Decided On June 29, 1960
TEJ SINGH Appellant
V/S
PRABHU Respondents

JUDGEMENT

(1.) These two appeals have been filed against an appellate order of the learned Divisional Commissioner, Udaipur dated 21.7.59 and shall be disposed of by this single judgment, as a common point of law is involved, in both of them. It appears that in the two appeals pending before the learned Commissioner it was prayed that one of the appellants viz.. Nazar Sing having died, his legal representatives Shri Basanti Lal and Shrimati Roop Kanwer, father and widow respectively of the deceased Nazar Singh be brought on record for prosecuting the appeals. On notice having been given to the opposite party to show cause why the said legal representatives be not brought on record, they alleged that the deceaseds daughters daughter should have also been made a legal representative in addition to the two persons referred to above, and as no such prayer was made within the prescribed period of limitation the whole of the appeal should abate. This argument was based on sec. 8 of the Hindu Succession Act, 1956. Somehow, it prevailed with the learned Commissioner, who thought that the daughters daughter of the deceased being a heir under the Hindu Succession Act, 1956, was also a legal representative of the deceased and should have been along with others brought on record and that on failure to do so within the prescribed period of limitation the appeals before him were bound to abate in toto.

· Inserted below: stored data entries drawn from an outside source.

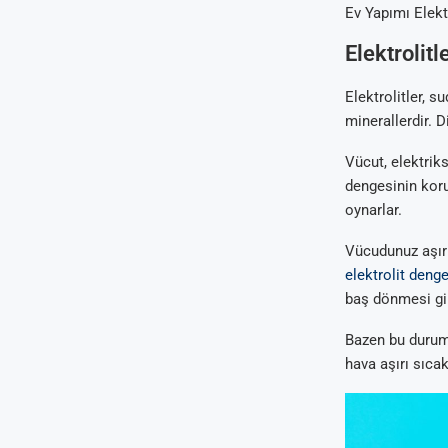
Ev Yapımı Elektr
Elektrolit
Elektrolitler, 
minerallerdir. 
Vücut, elektriks
dengesinin koru
oynarlar.
Vücudunuz aşırı
elektrolit denge
baş dönmesi gib
Bazen bu durum 
hava aşırı sıcak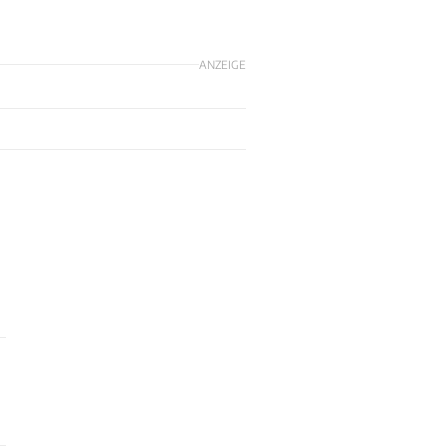
ANZEIGE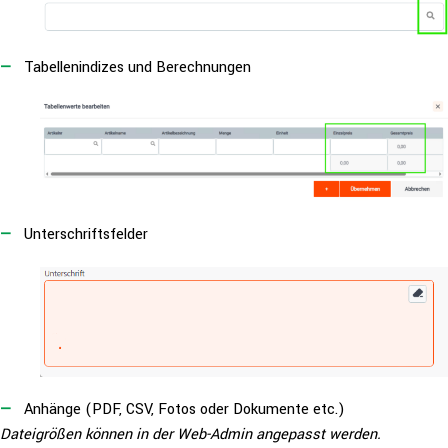
Tabel­len­in­di­zes und Berechnungen
Unter­schrifts­fel­der
Anhänge (PDF, CSV, Fotos oder Dokumente etc.)
Datei­grö­ßen können in der Web-Admin angepasst werden.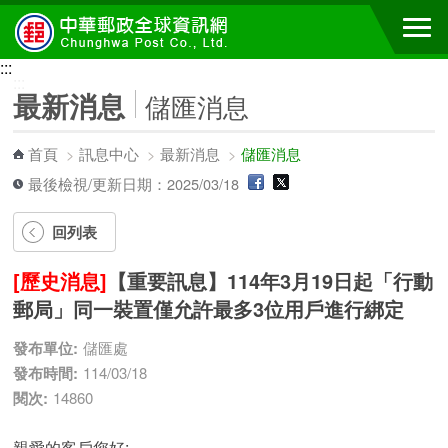
跳到主要內容區塊
:::
:::
最新消息
儲匯消息
首頁
>
訊息中心
>
最新消息
>
儲匯消息
最後檢視/更新日期：2025/03/18
回列表
[歷史消息]
【重要訊息】114年3月19日起「行動
郵局」同一裝置僅允許最多3位用戶進行綁定
發布單位:
儲匯處
發布時間:
114/03/18
閱次:
14860
親愛的客戶您好: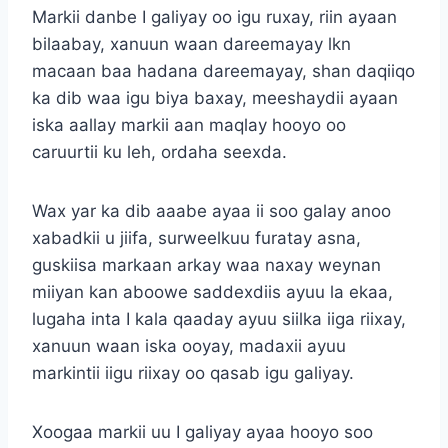
Markii danbe I galiyay oo igu ruxay, riin ayaan
bilaabay, xanuun waan dareemayay lkn
macaan baa hadana dareemayay, shan daqiiqo
ka dib waa igu biya baxay, meeshaydii ayaan
iska aallay markii aan maqlay hooyo oo
caruurtii ku leh, ordaha seexda.
Wax yar ka dib aaabe ayaa ii soo galay anoo
xabadkii u jiifa, surweelkuu furatay asna,
guskiisa markaan arkay waa naxay weynan
miiyan kan aboowe saddexdiis ayuu la ekaa,
lugaha inta I kala qaaday ayuu siilka iiga riixay,
xanuun waan iska ooyay, madaxii ayuu
markintii iigu riixay oo qasab igu galiyay.
Xoogaa markii uu I galiyay ayaa hooyo soo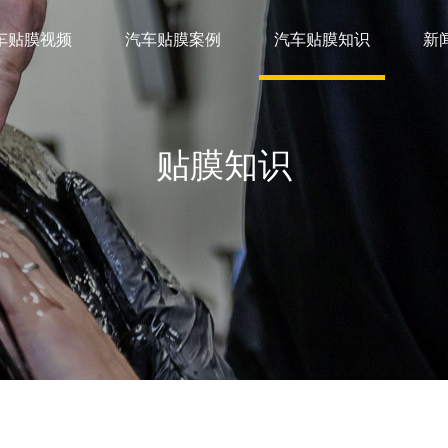
车贴膜视频
汽车贴膜案例
汽车贴膜知识
新
贴膜知识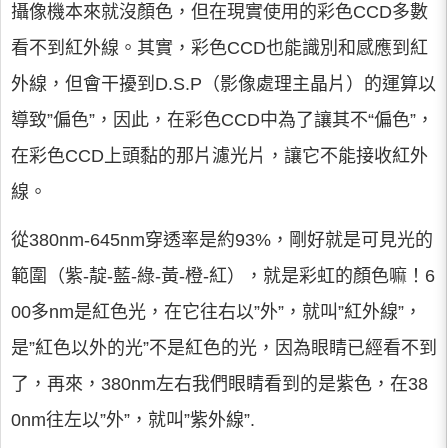
攝像機本來就沒顏色，但在現實使用的彩色CCD多數
看不到紅外線。其實，彩色CCD也能識別和感應到紅
外線，但會干擾到D.S.P（影像處理主晶片）的運算以
導致”偏色”，因此，在彩色CCD中為了讓其不“偏色”，
在彩色CCD上頭黏的那片濾光片，讓它不能接收紅外
線。
從380nm-645nm穿透率是約93%，剛好就是可見光的
範圍（紫-靛-藍-綠-黃-橙-紅），就是彩虹的顏色嘛！6
00多nm是紅色光，在它往右以”外”，就叫”紅外線”，
是”紅色以外的光”不是紅色的光，因為眼睛已經看不到
了，再來，380nm左右我們眼睛看到的是紫色，在38
0nm往左以”外”，就叫”紫外線”.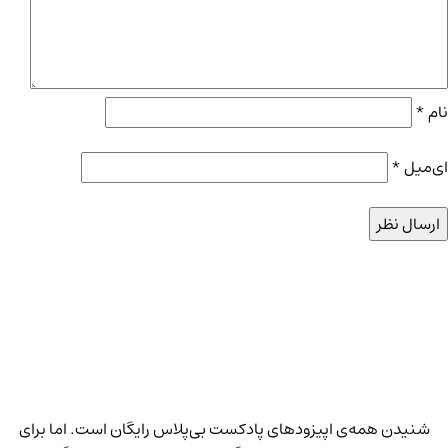
نام
*
ای‌میل
*
شنیدن همه‌ی اپیزودهای پادکست بی‌پلاس رایگان است. اما برای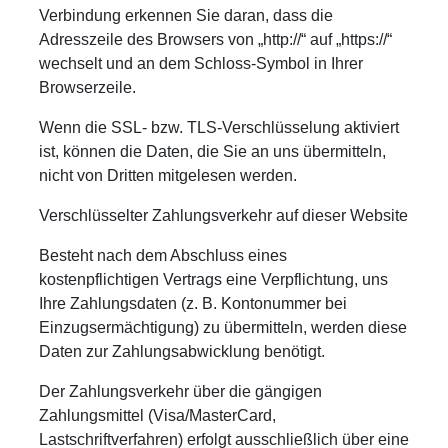
Verbindung erkennen Sie daran, dass die
Adresszeile des Browsers von „http://“ auf „https://“
wechselt und an dem Schloss-Symbol in Ihrer
Browserzeile.
Wenn die SSL- bzw. TLS-Verschlüsselung aktiviert
ist, können die Daten, die Sie an uns übermitteln,
nicht von Dritten mitgelesen werden.
Verschlüsselter Zahlungsverkehr auf dieser Website
Besteht nach dem Abschluss eines
kostenpflichtigen Vertrags eine Verpflichtung, uns
Ihre Zahlungsdaten (z. B. Kontonummer bei
Einzugsermächtigung) zu übermitteln, werden diese
Daten zur Zahlungsabwicklung benötigt.
Der Zahlungsverkehr über die gängigen
Zahlungsmittel (Visa/MasterCard,
Lastschriftverfahren) erfolgt ausschließlich über eine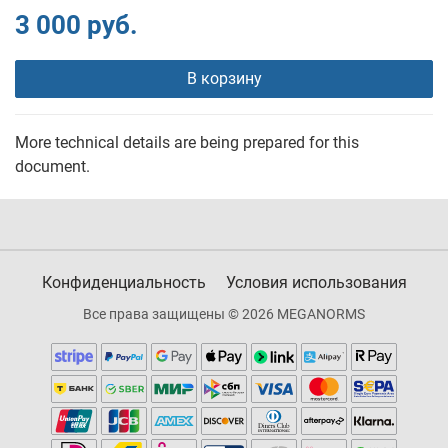
3 000 руб.
В корзину
More technical details are being prepared for this
document.
Конфиденциальность
Условия использования
Все права защищены © 2026 MEGANORMS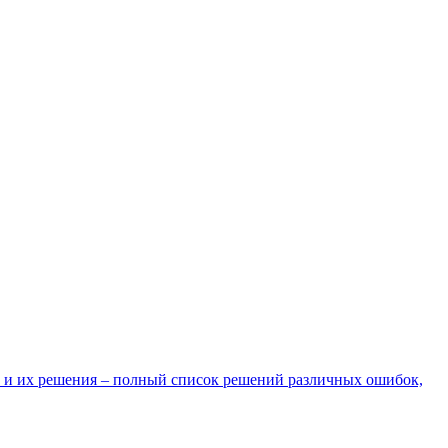
 и их решения – полный список решений различных ошибок,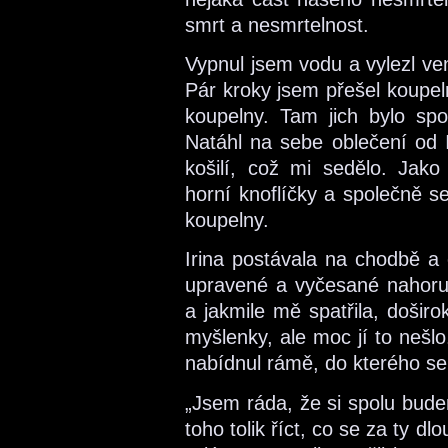
smrt a nesmrtelnost.
Vypnul jsem vodu a vylezl ve
Pár kroky jsem přešel koupel
koupelny. Tam jich bylo spo
Natáhl na sebe oblečení od I
košilí, což mi sedělo. Jak
horní knoflíčky a společně s
koupelny.
Irina postávala na chodbě a 
upravené a vyčesané nahoru.
a jakmile mě spatřila, došir
myšlenky, ale moc jí to nešl
nabídnul rámě, do kterého se
„Jsem ráda, že si spolu bude
toho tolik říct, co se za ty dl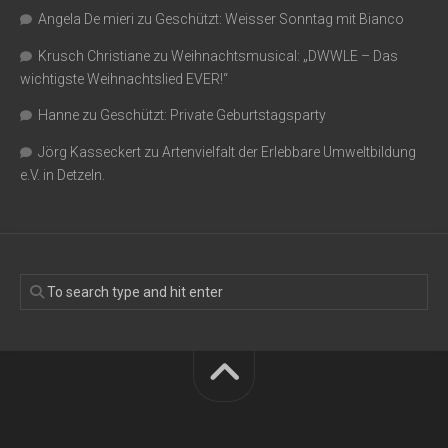
Angela De mieri
zu
Geschützt: Weisser Sonntag mit Bianco
Krusch Christiane
zu
Weihnachtsmusical: „DWWLE – Das
wichtigste Weihnachtslied EVER!“
Hanne
zu
Geschützt: Private Geburtstagsparty
Jörg Kasseckert
zu
Artenvielfalt der Erlebbare Umweltbildung
e.V. in Detzeln.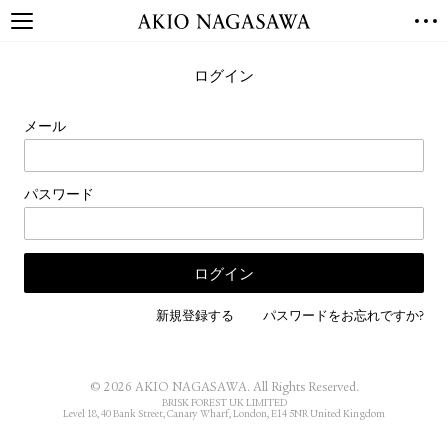
TOP
ログイン
GALLERY
GINZA
AOYAMA
TORANOMON
メール
ONLINE
PUBLISHING
パスワード
ONLINE SHOP
NEWS
ABOUT
ABOUT US
LOCATIONS
新規登録する
パスワードをお忘れですか?
PRIVACY POLICY
INSTAGRAM
© 2026 AKIO NAGASAWA. All Rights Reserved.
GALLERY
PUBLISHING
BRISK FOREST UK LIMITED
Level 18, 40 Bank Street, Canary Wharf, London, E14 5NR United Kingdom
TWITTER
FACEBOOK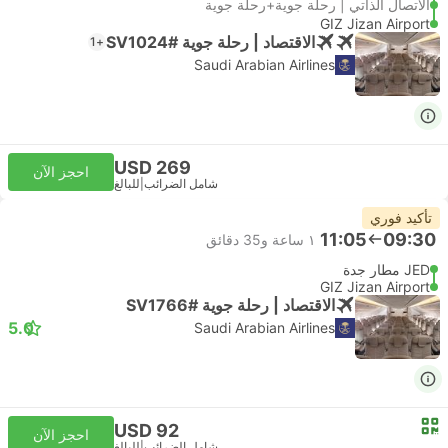
الاتصال الذاتي | رحلة جوية+رحلة جوية
GIZ Jizan Airport
الاقتصاد | رحلة جوية #SV1024
+1
Saudi Arabian Airlines
USD 269
احجز الآن
شامل الضرائب
|
للبالغ
تأكيد فوري
11:05
09:30
١ ساعة و‫35 دقائق
JED مطار جدة
GIZ Jizan Airport
الاقتصاد | رحلة جوية #SV1766
5.0
Saudi Arabian Airlines
USD 92
احجز الآن
شامل الضرائب
|
للبالغ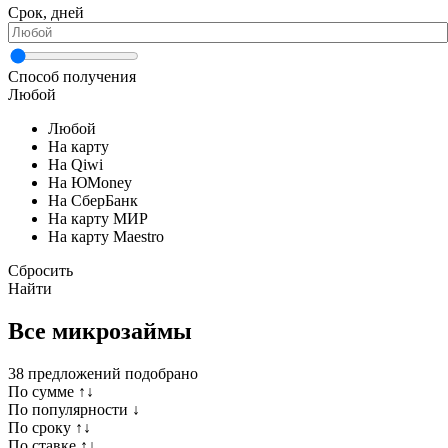
Срок, дней
Способ получения
Любой
Любой
На карту
На Qiwi
На ЮMoney
На СберБанк
На карту МИР
На карту Maestro
Сбросить
Найти
Все микрозаймы
38
предложений подобрано
По сумме ↑↓
По популярности ↓
По сроку ↑↓
По ставке ↑↓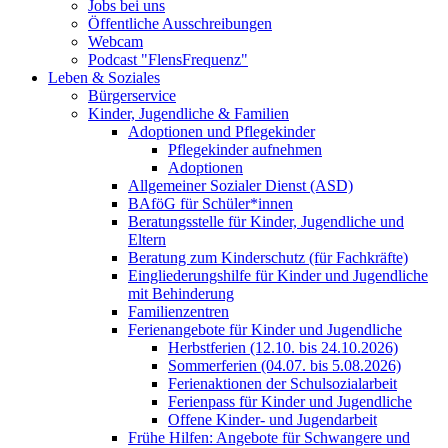
Jobs bei uns
Öffentliche Ausschreibungen
Webcam
Podcast "FlensFrequenz"
Leben & Soziales
Bürgerservice
Kinder, Jugendliche & Familien
Adoptionen und Pflegekinder
Pflegekinder aufnehmen
Adoptionen
Allgemeiner Sozialer Dienst (ASD)
BAföG für Schüler*innen
Beratungsstelle für Kinder, Jugendliche und
Eltern
Beratung zum Kinderschutz (für Fachkräfte)
Eingliederungshilfe für Kinder und Jugendliche
mit Behinderung
Familienzentren
Ferienangebote für Kinder und Jugendliche
Herbstferien (12.10. bis 24.10.2026)
Sommerferien (04.07. bis 5.08.2026)
Ferienaktionen der Schulsozialarbeit
Ferienpass für Kinder und Jugendliche
Offene Kinder- und Jugendarbeit
Frühe Hilfen: Angebote für Schwangere und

(2.) This is the order in both the appeals before us. The learned counsel for the appellants pointed out that the decision given by the lower appellate court was based on an incorrect appreciation of the provisions of the law in this behalf. It was urged that the application of sec. 8 of Hindu Succession Act 1956 was exempted by sec. 4(2) of the Act in so far as it related to the devolution of tenancy rights in respect of an agricultural holding. This contention is bound to succeed. The dispute between the parties admittedly relates to an agricultural holding and the legal representatives of the deceased tenure -holder will be only such heirs as are recognised for purposes of succession in sec. 40 of the Raj. Tenancy Act which was in force on the date when this question arose. The parties are Hindus and in this context, the expression personal law in sec. 40 of the Rajasthan Tenancy Act means Hindu Law. The father and the widow of the deceased, exclude a daughters daughter from being an heir of a deceased tenant under Hindu Law. The principle of recognising particular persons as preferential heirs to the exclusion of others known to Hindu Law has not been abrogated by the Hindu Succession Act. A similar question came up for decision before the Bombay High Court, which in A. I. R., 1959, page 78, held that the law regarding devolution of Tenancy rights in respect of agricultural holdings amongst Hindus which was in force at the time of the enactment of the Hindu Succession Act, 1956 was clearly saved by sub -sec. 2 of sec. 4 of the Act. This leaves no room to doubt that in the presence of the father and widow, a daughters daughter of the deceased tenant could not be brought on record as his legal representative in the appeals pending before the learned Commissioner. The lower appellate court was, therefore, clearly wrong in holding that as the daughters daughter was not made a legal representative of the deceased within the prescribed period of limitation, the appeal should abate in toto. Accordingly, we allow both the appeals set - aside the orders of the lower court and direct him to proceed further with the hearing of the appeals after bringing the father and widow of the deceased on record as legal representatives if the prayer to do so was made within the prescribed period of limitation.